MongoDB raises UnknownTransactionCommitResult when a transaction commit operation encounters a network error, server selection error, or write concern timeout, leaving the commit state uncertain. This error label signals that retrying the commit may succeed, as the transaction might have actually committed despite the error.
The UnknownTransactionCommitResult error label is added by MongoDB drivers when a `commitTransaction` operation fails in a way that makes it impossible to determine whether the transaction was successfully committed. This occurs during network failures, server selection errors, write concern timeouts (including MaxTimeMSExpired), or other retryable errors during the commit phase. Unlike a definitive failure, this error means the transaction *might* have succeeded on the server but the client couldn't confirm it. The driver automatically labels these errors to signal that retry logic should be applied, as retrying the commit is safe and may succeed if the transaction already completed.
Modern MongoDB drivers (4.2+) provide a callback-based transaction API that automatically retries both TransientTransactionError and UnknownTransactionCommitResult errors. This is the recommended approach:
const session = client.startSession();
try {
await session.withTransaction(async () => {
await collection1.insertOne({ name: "item1" }, { session });
await collection2.updateOne(
{ id: 123 },
{ $set: { status: "processed" } },
{ session }
);
});
console.log("Transaction committed successfully");
} catch (error) {
console.error("Transaction failed after retries:", error);
} finally {
await session.endSession();
}The withTransaction helper automatically retries commit operations when UnknownTransactionCommitResult is encountered, eliminating the need for manual retry logic.

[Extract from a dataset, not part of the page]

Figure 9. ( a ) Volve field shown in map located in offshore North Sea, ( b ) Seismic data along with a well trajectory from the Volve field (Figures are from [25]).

If you're using the Core Transaction API directly, you must implement retry logic for UnknownTransactionCommitResult errors:
const session = client.startSession();
session.startTransaction({
readConcern: { level: "snapshot" },
writeConcern: { w: "majority" }
});
try {
await collection1.insertOne({ name: "item1" }, { session });
await collection2.updateOne(
{ id: 123 },
{ $set: { status: "processed" } },
{ session }
);
// Retry commit on UnknownTransactionCommitResult
await commitWithRetry(session);
console.log("Transaction committed");
} catch (error) {
await session.abortTransaction();
throw error;
} finally {
await session.endSession();
}
async function commitWithRetry(session) {
while (true) {
try {
await session.commitTransaction();
break;
} catch (error) {
if (error.hasErrorLabel && error.hasErrorLabel("UnknownTransactionCommitResult")) {
console.log("UnknownTransactionCommitResult, retrying commit...");
continue;
}
throw error;
}
}
}This pattern retries the commit until it succeeds or fails with a different error.

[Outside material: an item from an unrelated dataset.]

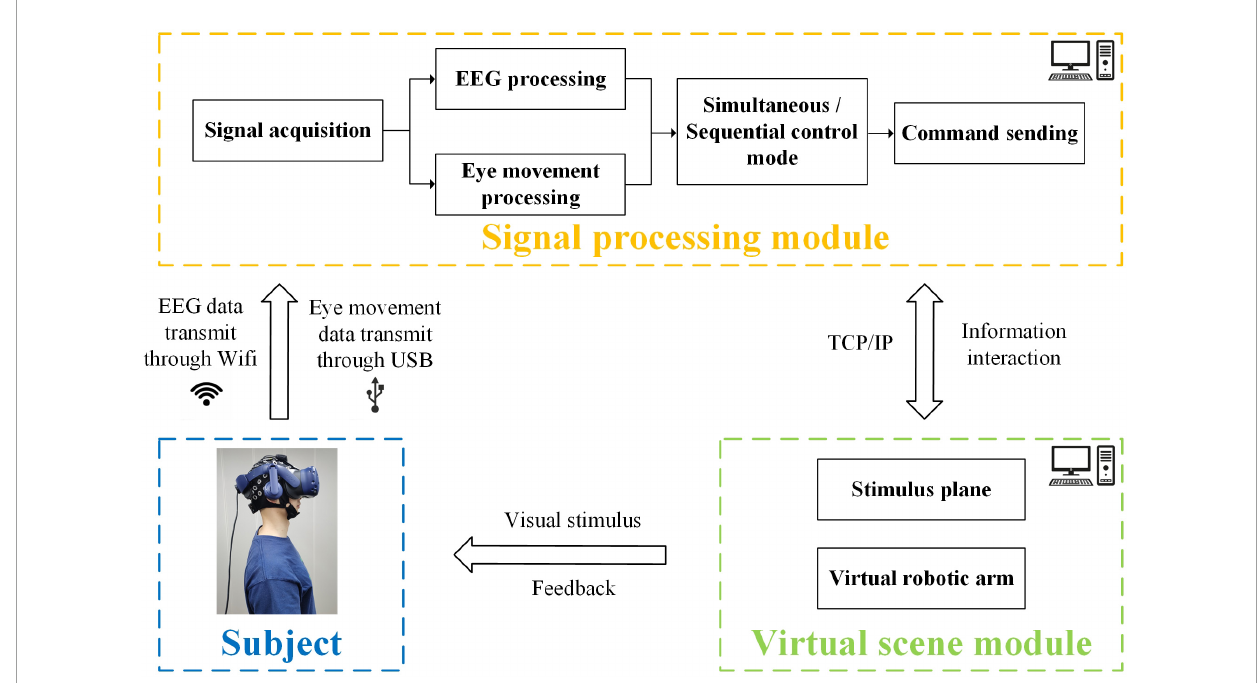
FIGURE1 Schematic diagram of virtual robotic arm control system combining EEG and eye-gaze.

Reduce UnknownTransactionCommitResult frequency by configuring write concerns and timeouts that match your deployment:
const session = client.startSession();
await session.withTransaction(
async () => {
await collection.insertOne({ data: "value" }, { session });
},
{
readConcern: { level: "snapshot" },
writeConcern: { w: "majority", wtimeout: 5000 },
maxCommitTimeMS: 10000
}
);
await session.endSession();Set wtimeout to allow sufficient time for write concern propagation in your replica set. Use maxCommitTimeMS to limit how long the driver waits for commit acknowledgment. Monitor network latency and adjust timeouts accordingly.
Check for underlying infrastructure issues that cause UnknownTransactionCommitResult:
# Check replica set status
mongosh --eval "rs.status()"
# Monitor network latency between application and database
ping your-mongodb-server.com
# Check for connection pool exhaustion
mongosh --eval "db.serverStatus().connections"Look for:
- Replica set members in RECOVERING or DOWN state
- High network latency (>100ms consistently)
- Connection pool saturation
- Write concern propagation delays
Address network issues, scale your replica set, or adjust connection pool settings to reduce commit uncertainty.
The UnknownTransactionCommitResult error label is part of MongoDB's transaction retry specification. When drivers retry commits with this label, they should use a majority write concern to prevent transaction double-application. Note that drivers do NOT automatically retry write concern timeout errors indefinitely due to the implicit doubling of wtimeout with each retry. For production systems, implement idempotency in your transaction logic so that if a commit retry applies a transaction twice (in rare edge cases), your application state remains consistent. Consider using the newer withTransaction API callback pattern rather than manual transaction management, as it includes battle-tested retry logic that handles both TransientTransactionError and UnknownTransactionCommitResult correctly.